JOB | Only the count is needed. Count the lines below with the word "lượng" in them.
Top of RECORDS FOR THIS TASK
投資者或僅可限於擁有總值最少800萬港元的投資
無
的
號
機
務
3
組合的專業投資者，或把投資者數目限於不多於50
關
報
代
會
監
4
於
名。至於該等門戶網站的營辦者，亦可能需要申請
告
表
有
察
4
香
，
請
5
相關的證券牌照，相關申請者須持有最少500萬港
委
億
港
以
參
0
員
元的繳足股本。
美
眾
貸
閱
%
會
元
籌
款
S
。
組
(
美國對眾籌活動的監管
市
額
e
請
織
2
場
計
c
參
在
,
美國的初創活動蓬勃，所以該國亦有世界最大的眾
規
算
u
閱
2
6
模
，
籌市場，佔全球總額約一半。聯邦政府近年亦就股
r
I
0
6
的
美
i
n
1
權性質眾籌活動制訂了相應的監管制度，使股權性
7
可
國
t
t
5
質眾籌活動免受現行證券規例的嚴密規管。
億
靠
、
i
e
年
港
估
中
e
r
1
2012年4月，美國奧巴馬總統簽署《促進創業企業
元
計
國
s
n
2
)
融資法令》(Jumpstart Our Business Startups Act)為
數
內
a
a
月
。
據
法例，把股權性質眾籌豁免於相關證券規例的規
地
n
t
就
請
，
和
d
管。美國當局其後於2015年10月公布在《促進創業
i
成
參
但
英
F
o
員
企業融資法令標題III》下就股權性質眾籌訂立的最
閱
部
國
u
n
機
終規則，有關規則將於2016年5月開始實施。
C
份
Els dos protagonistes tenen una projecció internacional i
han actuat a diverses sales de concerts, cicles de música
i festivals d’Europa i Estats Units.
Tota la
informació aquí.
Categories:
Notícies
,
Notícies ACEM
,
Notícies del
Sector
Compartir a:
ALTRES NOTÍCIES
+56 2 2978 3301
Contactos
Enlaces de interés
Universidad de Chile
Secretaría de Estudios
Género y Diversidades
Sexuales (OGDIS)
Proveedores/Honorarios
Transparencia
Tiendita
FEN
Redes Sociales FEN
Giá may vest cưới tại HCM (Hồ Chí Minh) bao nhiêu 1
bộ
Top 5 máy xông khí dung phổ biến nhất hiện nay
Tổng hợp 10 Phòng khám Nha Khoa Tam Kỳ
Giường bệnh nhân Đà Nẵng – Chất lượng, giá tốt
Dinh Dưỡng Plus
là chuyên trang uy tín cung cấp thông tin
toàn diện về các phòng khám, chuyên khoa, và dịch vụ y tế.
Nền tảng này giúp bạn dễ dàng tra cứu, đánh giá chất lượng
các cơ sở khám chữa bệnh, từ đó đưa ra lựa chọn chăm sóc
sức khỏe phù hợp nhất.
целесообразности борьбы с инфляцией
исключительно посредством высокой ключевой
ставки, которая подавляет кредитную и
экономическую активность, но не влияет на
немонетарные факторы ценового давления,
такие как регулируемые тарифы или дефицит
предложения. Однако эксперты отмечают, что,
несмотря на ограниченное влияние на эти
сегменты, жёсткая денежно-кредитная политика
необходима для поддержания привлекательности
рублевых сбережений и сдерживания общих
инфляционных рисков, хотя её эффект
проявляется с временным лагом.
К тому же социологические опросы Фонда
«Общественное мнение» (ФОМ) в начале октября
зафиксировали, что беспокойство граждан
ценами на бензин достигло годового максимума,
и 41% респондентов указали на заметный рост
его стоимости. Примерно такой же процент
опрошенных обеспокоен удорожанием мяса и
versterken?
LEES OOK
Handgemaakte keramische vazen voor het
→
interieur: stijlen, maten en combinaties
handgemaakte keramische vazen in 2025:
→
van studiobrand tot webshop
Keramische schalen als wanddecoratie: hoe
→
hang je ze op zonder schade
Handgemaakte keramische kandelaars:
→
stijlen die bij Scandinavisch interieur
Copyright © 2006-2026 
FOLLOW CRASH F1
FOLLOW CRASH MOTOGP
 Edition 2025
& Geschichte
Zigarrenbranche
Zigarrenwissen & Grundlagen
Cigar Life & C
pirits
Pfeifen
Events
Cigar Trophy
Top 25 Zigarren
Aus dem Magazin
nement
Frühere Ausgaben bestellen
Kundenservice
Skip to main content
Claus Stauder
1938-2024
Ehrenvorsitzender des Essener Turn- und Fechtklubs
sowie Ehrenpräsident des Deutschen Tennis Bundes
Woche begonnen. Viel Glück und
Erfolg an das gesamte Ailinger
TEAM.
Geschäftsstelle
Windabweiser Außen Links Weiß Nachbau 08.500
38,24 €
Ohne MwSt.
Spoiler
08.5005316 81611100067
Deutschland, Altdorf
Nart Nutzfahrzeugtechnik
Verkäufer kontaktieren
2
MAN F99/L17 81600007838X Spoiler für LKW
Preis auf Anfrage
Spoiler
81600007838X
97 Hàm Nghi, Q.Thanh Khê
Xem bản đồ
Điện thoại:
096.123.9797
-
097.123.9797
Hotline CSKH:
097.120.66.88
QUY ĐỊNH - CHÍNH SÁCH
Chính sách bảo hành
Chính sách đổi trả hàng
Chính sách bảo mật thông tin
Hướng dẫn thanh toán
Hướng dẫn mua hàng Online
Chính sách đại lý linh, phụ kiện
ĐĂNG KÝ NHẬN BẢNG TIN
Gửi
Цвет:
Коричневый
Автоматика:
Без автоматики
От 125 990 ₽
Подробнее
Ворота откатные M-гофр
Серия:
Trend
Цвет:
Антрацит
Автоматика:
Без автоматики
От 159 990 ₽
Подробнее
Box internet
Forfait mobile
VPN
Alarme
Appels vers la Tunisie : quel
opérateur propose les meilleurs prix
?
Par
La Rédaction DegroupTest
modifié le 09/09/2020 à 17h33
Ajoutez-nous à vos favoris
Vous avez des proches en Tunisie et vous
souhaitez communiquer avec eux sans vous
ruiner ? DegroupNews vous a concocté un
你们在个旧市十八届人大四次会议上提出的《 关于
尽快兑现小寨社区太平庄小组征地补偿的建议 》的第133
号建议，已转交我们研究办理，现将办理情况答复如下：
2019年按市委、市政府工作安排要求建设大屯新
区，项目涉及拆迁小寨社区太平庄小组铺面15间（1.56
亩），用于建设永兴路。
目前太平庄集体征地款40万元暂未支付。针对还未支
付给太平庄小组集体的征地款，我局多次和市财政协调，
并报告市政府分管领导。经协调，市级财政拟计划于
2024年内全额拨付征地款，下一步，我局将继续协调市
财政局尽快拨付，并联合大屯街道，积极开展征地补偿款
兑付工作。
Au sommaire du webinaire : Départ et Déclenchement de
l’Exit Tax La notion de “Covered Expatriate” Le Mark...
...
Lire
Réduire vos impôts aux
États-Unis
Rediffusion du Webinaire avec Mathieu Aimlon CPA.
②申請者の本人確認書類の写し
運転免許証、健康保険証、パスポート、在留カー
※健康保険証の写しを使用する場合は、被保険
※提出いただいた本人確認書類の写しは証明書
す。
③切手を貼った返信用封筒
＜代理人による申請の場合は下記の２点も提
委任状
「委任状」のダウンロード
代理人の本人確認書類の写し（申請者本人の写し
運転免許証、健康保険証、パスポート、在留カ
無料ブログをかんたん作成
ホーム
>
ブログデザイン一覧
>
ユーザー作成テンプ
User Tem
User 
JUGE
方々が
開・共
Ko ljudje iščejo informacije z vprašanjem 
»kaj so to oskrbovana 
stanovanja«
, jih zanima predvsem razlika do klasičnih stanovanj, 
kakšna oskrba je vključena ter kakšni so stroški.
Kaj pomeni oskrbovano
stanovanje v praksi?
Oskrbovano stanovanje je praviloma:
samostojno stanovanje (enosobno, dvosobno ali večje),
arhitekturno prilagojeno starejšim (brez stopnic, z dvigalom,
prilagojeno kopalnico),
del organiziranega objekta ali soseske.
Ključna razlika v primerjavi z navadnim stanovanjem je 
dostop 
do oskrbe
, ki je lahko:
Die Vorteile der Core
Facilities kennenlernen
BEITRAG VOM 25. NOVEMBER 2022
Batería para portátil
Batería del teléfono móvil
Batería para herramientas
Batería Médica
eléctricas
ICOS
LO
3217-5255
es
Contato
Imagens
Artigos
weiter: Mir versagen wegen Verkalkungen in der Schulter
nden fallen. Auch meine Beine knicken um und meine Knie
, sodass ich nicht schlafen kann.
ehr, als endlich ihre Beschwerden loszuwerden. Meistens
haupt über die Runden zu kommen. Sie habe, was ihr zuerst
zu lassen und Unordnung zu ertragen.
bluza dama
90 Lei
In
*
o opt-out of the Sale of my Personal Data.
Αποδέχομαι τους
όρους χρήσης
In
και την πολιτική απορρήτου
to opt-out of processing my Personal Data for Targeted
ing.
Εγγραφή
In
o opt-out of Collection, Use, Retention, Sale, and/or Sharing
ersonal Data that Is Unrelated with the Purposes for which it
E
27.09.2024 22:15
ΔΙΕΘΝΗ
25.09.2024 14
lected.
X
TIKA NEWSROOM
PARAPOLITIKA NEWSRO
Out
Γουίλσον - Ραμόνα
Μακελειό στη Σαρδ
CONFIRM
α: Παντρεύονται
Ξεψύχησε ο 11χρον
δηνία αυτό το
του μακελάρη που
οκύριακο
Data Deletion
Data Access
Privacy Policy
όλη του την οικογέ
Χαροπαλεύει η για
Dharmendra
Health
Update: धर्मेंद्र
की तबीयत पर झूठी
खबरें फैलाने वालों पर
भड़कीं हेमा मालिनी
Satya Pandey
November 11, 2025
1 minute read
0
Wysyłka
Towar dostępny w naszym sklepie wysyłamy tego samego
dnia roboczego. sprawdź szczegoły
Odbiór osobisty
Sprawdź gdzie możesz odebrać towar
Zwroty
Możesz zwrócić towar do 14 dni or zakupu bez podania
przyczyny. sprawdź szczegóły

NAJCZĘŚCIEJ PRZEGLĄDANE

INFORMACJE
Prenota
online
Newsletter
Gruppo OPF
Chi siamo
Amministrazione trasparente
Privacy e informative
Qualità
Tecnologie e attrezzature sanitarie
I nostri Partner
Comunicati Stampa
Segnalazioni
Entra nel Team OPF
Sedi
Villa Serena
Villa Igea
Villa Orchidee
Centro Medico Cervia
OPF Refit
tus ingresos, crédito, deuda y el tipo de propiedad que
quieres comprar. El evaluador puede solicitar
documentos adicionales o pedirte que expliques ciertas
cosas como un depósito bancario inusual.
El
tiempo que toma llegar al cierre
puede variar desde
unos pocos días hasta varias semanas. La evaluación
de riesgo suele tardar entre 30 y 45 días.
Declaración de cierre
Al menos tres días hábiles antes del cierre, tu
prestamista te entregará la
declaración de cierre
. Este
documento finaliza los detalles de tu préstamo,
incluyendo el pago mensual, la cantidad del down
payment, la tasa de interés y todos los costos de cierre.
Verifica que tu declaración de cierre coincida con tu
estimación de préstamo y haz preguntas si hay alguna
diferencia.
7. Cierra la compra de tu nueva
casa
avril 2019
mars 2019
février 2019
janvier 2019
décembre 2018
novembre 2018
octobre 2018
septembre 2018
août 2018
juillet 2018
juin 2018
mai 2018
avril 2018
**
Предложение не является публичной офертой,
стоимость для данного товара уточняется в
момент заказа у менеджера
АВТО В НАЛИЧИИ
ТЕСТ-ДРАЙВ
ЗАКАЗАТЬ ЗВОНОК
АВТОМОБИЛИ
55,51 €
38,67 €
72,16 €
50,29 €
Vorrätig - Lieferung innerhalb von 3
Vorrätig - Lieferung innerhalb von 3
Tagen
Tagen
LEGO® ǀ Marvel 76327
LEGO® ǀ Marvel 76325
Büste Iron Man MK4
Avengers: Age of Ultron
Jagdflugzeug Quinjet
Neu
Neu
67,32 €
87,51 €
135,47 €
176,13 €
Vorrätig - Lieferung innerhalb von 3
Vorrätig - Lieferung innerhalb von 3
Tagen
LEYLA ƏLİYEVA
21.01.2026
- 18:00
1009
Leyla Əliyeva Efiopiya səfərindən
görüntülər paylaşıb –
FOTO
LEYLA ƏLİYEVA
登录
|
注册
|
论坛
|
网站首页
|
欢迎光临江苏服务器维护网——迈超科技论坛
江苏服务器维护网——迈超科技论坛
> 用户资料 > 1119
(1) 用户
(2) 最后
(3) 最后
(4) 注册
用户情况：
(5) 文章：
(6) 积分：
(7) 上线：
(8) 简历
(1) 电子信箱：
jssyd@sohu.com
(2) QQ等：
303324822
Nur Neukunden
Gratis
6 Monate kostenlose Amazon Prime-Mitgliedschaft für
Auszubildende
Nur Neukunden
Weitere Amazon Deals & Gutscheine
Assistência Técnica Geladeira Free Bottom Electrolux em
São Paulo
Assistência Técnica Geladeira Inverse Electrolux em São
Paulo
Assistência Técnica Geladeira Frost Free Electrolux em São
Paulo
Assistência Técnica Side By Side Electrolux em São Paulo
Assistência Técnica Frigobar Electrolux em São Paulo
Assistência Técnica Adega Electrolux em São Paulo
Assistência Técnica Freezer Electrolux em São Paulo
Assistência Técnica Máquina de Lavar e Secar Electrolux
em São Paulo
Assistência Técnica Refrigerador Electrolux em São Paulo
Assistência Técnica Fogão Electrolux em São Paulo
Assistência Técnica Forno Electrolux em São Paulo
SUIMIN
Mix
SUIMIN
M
Bottom of RECORDS FOR THIS TASK
SOLUTION TO THIS PROBLEM | 2